R with all its potential objects are incredibly complex. It just happens that `SpatialObject@data`

is the right code to grab the data matrix from the original spatial data object. For most spatial data objects it is also the case that `coordinates(SpatialObject)`

returns something - here for polygons it returns the midpoint (centroid) of each polygon. Then for our new object we created `RurApp_Data`

we added two new columns, `X`

and `Y`

. Finally the data in our object is the average of property crime rates over 5 years most of the time, but some of the cases had missing data. Because of this I multiple by 5 and round the data to force it to be integers - what would happen with actually count data.

Next we will fit our Poisson model, including terms for the spatial locations.

```
PoisGamModel <- gam(formula=Prop5~ BLACKPROP + EDULSHIGHP + FAMPOVPROP + UEMPMALPRO + te(X,Y,k=5),
family=poisson,offset=log(TOTPOP90),data=RurApp_Data) #fits tensor splines
```

Note you can wrap long commands on multiple lines in R. The formula is equivalent to `lm()`

, except that we now have `te(X,Y,k=5)`

. This is a special term for `gam`

, in which it fits the model based on tensor splines of the spatial locations with the interaction of 5 knots for each term - so 25 new terms that need to be estimated. You can estimate the tensor splines yourself and include them if you want, but `gam`

has various nice functions to automate this for you.

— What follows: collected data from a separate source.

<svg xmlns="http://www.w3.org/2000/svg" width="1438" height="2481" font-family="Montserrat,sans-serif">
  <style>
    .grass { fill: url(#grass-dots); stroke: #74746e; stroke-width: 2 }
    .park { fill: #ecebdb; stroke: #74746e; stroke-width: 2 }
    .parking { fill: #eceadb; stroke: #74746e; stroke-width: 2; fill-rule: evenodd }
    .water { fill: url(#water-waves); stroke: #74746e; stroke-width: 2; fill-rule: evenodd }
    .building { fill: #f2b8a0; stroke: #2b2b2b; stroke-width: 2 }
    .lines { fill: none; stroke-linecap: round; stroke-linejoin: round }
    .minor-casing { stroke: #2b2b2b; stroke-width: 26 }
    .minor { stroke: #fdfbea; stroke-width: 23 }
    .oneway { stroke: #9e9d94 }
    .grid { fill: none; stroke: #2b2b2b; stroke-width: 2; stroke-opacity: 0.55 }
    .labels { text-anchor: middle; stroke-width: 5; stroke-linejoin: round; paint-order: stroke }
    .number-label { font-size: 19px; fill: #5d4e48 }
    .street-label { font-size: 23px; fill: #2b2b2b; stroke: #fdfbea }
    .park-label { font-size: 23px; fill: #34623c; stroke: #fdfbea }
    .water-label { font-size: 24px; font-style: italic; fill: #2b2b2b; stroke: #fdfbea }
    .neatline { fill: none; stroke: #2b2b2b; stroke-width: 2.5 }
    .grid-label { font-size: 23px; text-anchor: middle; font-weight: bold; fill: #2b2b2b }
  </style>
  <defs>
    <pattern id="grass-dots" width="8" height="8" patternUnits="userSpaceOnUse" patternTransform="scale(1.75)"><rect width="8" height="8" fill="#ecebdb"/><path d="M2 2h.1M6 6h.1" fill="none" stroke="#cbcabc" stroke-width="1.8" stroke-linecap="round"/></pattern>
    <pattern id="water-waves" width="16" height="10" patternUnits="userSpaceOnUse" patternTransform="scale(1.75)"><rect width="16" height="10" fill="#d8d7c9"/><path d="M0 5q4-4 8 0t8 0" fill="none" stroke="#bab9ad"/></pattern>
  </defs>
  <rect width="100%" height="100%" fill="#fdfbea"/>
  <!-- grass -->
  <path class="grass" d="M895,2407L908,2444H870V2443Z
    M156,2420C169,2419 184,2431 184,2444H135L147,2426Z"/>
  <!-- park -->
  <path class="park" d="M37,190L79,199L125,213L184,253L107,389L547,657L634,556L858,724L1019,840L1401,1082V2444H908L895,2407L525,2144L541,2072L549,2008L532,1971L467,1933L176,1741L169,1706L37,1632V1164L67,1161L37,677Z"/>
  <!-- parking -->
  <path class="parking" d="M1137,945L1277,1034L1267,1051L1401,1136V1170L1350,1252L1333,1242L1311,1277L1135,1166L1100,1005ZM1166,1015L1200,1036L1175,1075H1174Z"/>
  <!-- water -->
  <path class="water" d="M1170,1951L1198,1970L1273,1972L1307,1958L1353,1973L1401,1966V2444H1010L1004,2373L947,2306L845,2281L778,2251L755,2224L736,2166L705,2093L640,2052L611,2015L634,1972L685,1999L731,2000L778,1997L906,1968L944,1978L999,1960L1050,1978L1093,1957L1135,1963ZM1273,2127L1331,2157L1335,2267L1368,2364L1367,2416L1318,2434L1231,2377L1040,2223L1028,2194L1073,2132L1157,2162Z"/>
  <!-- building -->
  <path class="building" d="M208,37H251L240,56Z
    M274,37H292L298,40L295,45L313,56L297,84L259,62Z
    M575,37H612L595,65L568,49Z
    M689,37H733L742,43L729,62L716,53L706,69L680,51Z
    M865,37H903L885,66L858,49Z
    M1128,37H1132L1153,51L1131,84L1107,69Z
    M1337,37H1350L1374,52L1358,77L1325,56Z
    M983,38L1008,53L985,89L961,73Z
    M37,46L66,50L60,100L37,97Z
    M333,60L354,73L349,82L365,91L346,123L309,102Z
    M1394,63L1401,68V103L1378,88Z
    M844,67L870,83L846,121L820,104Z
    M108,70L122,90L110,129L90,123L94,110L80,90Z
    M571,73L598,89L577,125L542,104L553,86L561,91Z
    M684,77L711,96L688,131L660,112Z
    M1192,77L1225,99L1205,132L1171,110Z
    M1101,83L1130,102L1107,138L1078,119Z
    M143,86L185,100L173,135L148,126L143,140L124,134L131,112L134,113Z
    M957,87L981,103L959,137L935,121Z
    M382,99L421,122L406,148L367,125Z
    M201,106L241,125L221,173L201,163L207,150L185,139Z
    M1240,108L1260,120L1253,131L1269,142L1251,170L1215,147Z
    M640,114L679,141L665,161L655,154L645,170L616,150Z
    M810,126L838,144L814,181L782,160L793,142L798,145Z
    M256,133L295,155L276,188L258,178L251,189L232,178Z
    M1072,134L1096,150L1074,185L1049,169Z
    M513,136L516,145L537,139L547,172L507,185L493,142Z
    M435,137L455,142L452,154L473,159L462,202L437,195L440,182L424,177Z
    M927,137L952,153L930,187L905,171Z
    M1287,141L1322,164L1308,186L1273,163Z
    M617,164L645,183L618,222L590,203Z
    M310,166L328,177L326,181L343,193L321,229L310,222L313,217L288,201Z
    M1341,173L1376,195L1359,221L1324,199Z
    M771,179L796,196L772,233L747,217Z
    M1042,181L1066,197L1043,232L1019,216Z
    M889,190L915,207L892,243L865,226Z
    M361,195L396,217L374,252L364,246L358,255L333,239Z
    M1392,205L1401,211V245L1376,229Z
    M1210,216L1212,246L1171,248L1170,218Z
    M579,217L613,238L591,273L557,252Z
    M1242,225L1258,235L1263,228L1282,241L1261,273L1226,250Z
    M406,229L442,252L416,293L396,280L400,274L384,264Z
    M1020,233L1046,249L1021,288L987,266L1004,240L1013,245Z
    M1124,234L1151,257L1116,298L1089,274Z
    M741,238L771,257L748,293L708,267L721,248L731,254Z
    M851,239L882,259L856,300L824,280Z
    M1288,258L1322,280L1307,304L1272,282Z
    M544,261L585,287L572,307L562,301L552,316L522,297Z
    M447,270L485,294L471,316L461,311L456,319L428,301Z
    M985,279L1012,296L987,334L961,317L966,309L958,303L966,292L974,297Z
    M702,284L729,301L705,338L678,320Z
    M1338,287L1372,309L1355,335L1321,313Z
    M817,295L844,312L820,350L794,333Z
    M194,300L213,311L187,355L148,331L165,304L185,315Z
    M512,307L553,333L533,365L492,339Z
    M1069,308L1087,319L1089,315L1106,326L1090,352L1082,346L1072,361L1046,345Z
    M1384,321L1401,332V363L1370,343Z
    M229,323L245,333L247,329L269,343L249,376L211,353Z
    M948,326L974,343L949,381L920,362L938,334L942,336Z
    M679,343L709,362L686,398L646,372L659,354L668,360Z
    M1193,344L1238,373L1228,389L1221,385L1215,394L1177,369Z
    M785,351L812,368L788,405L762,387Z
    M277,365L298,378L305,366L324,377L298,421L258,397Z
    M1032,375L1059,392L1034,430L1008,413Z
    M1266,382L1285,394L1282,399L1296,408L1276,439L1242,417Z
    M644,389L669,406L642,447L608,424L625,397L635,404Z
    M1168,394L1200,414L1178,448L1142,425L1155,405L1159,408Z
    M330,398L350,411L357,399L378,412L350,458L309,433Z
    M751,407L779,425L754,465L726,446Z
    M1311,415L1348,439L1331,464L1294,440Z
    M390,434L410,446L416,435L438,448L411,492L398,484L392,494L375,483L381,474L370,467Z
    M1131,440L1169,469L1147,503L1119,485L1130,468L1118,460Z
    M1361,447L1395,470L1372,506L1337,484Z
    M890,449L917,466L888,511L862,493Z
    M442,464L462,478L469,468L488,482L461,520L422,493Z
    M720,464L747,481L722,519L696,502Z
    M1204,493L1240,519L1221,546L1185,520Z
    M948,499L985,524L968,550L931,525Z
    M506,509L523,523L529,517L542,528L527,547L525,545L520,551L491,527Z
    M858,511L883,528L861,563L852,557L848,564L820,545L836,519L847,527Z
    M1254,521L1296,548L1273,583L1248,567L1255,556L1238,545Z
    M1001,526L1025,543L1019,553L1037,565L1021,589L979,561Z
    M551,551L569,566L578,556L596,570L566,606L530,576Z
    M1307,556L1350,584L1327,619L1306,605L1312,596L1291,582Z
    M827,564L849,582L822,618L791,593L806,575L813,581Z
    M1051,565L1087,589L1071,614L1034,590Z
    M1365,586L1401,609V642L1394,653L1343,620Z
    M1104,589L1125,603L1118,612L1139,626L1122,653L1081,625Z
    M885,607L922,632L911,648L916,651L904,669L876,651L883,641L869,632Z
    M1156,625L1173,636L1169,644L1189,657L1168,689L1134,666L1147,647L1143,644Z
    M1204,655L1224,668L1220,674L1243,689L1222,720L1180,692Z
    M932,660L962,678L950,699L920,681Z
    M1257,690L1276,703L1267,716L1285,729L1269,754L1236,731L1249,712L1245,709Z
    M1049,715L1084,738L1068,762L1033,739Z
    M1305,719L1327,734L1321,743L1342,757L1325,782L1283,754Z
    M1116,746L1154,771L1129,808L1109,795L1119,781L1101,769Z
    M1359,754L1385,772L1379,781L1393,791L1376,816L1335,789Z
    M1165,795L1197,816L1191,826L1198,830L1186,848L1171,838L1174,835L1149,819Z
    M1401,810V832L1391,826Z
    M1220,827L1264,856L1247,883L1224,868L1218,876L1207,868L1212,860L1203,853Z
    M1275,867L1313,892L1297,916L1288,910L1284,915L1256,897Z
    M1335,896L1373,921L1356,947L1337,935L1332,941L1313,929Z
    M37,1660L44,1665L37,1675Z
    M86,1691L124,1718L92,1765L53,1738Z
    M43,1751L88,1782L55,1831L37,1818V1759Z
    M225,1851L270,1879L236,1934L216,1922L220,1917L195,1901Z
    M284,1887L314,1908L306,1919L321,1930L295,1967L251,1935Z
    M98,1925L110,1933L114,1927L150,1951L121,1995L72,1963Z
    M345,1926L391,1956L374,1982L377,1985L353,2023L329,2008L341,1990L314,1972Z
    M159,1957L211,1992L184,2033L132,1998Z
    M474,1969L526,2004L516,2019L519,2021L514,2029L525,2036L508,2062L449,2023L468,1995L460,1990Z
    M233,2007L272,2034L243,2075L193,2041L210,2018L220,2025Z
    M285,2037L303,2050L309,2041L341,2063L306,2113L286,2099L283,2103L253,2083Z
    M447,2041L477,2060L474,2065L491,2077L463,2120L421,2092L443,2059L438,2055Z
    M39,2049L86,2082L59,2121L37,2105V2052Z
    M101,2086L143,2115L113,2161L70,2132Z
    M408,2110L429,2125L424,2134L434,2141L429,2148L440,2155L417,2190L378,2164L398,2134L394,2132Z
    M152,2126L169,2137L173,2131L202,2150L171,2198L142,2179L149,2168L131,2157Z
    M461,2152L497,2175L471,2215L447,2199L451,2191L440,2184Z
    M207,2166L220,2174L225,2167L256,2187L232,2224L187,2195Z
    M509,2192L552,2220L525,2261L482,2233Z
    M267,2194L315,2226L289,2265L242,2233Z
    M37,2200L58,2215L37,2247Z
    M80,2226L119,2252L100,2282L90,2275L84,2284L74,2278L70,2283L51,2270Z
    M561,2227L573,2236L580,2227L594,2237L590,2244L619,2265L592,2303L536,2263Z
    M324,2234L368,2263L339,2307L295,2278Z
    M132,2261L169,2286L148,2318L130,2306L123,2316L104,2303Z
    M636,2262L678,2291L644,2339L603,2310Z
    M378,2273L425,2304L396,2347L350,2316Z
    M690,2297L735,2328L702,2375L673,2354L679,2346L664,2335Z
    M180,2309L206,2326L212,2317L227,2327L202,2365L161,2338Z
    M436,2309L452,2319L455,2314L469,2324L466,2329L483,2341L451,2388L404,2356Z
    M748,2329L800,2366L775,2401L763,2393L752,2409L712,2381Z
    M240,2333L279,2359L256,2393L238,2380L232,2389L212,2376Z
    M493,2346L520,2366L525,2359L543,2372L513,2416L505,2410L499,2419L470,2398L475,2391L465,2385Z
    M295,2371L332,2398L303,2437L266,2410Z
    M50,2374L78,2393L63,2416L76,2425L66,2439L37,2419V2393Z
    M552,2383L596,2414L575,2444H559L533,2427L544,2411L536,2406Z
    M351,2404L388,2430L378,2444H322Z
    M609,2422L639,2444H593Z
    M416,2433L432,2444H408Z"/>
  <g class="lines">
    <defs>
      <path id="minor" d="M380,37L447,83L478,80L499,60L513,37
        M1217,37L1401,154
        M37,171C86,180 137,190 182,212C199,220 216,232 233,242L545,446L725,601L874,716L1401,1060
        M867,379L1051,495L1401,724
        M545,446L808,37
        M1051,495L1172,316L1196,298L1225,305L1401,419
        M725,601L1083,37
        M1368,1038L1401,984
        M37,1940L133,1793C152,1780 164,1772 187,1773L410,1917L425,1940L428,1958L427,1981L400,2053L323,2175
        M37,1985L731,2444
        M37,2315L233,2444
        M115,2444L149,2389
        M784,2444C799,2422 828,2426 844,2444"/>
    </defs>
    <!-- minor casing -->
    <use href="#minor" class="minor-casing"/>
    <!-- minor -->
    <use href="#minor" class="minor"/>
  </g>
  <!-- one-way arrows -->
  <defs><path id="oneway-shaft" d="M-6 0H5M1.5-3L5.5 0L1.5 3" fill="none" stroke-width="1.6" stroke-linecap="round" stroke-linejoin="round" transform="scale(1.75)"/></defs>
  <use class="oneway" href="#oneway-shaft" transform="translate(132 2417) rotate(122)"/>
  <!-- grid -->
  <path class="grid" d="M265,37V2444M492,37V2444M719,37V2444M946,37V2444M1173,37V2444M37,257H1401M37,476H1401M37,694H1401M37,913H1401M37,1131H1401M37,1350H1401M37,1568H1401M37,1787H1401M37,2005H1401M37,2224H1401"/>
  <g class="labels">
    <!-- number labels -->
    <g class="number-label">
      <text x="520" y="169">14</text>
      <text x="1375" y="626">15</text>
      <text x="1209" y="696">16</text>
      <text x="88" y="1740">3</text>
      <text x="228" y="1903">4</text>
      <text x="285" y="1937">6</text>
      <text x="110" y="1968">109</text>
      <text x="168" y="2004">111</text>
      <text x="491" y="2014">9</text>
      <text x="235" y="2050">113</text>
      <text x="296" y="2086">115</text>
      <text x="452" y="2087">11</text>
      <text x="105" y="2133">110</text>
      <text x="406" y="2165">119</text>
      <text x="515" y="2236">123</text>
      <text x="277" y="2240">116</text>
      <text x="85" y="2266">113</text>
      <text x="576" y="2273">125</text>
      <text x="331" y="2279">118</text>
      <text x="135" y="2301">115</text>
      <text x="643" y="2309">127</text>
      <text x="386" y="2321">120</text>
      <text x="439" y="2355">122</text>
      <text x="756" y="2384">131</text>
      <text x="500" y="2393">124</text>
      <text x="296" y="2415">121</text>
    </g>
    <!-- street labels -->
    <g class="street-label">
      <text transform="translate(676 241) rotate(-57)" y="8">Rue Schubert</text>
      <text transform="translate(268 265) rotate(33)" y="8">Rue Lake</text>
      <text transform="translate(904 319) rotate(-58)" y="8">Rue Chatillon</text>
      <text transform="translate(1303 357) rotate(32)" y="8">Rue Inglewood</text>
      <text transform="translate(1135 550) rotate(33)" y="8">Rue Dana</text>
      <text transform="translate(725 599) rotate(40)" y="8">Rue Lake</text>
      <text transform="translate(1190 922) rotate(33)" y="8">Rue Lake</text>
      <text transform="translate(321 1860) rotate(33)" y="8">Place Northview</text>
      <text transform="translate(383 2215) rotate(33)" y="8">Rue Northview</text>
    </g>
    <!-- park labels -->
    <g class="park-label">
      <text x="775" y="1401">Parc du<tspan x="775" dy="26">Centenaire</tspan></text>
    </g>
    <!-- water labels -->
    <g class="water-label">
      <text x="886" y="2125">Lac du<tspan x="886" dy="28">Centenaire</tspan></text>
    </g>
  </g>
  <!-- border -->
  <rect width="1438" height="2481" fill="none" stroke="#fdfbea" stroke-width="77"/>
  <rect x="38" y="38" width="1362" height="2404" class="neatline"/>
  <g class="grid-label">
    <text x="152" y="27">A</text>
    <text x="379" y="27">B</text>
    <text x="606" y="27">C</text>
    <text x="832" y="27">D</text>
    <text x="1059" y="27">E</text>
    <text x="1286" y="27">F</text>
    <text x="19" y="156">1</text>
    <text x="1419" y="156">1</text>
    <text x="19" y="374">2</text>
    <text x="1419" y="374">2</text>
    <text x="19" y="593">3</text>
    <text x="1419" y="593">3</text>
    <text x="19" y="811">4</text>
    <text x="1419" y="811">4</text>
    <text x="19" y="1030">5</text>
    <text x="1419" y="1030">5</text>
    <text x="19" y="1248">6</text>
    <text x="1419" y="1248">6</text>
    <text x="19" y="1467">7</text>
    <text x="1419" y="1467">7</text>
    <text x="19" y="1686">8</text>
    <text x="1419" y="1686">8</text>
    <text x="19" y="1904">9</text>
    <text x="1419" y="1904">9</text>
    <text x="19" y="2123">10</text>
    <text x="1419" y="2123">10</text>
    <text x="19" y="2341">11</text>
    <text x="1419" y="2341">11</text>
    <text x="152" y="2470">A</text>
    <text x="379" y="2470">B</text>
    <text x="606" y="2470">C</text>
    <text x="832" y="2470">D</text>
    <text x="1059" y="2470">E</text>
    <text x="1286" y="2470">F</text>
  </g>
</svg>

We can subsequently see how much auto-correlation is in our residuals from this model now compared to our original data. Note the `moran.mc`

function is from the *spdep* library, so that will need to be loaded.

```
moran.mc(RurApp_Data$Prop5,QueenList_RS,nsim=999) #Originally 0.0809
moran.mc(residuals(PoisGamModel),QueenList_RS,nsim=999) #reduced just a bit, to 0.0529
```

This dataset seems to be a very good example of using a spatial lag model, since the logged crime rates are close to normally distributed. My dissertation was a better example of using such smooth spatial terms though. So this is mainly for demonstration purposes (not that this is necessarily a better model given these circumstances).